----- Textausschnitt -----

Elektrisierende Lebensgeschichte

„Das müssen die Leute heute lesen. Das könnte ihnen Mut machen.“ Mit diesen Worten legt die Autorin Sabine Dittrich den Gästen in Prag die Autobiographie von Přemysl Pitter ans Herz. Im Jahr 1970 erschienen Pitters Erinnerungen mit dem Titel „Unter dem Rad der Geschichte“. Nun ist dieses bedeutende Zeugnis zur Geschichte des 20. Jahrhunderts nach über vier Jahrzehnten in einer Zusammenarbeit zwischen der Ackermann-Gemeinde, der Schriftstellerin Sabine Dittrich, dem Nationalen Pädagogischen Museum in Prag und dem Neufeld Verlag in einer bearbeiteten Neuauflage erschienen. Im April wurde das Buch im Nationalen Pädagogischen Museum in Prag der Öffentlichkeit vorgestellt.

----- Ausgangsdaten -----

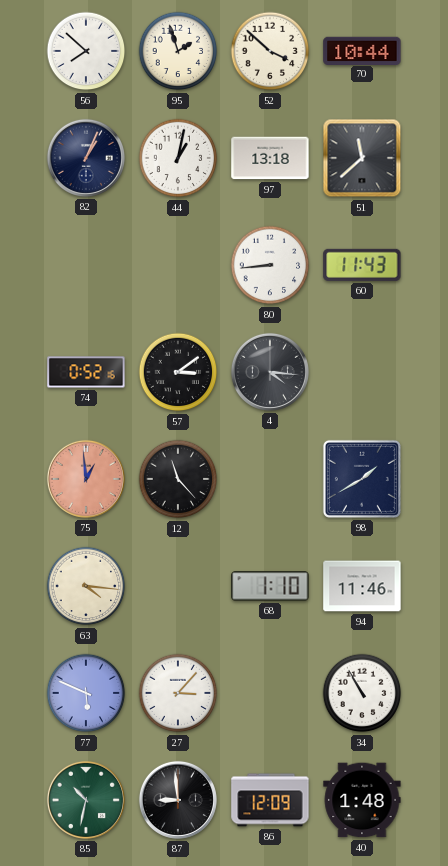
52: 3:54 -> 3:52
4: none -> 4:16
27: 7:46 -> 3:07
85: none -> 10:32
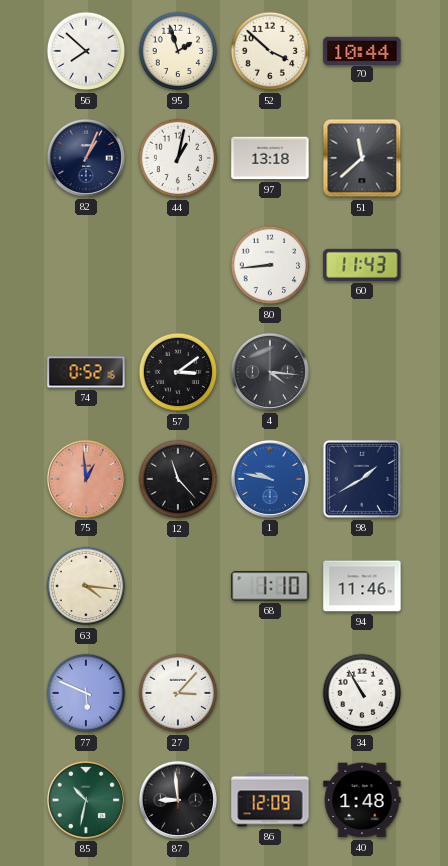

-----

- _Aufgaben_:
1. Beantworte diese Fragen zum Textausschnitt über Pitters Autobiographie:
(a) In welchem Jahr erschienen Pitters Erinnerungen?
(b) Welchen Titel tragen sie?
(c) Wo wurde die Neuauflage im April der Öffentlichkeit vorgestellt?
2. Nenne alle Beteiligten, die laut Textausschnitt über Pitters Autobiographie bei der Neuauflage zusammengearbeitet haben.

- _Lösungen_:
1.
(a) 1970
(b) „Unter dem Rad der Geschichte“
(c) Im Nationalen Pädagogischen Museum in Prag

2.
- die Ackermann-Gemeinde
- die Schriftstellerin Sabine Dittrich
- das Nationale Pädagogische Museum in Prag
- der Neufeld Verlag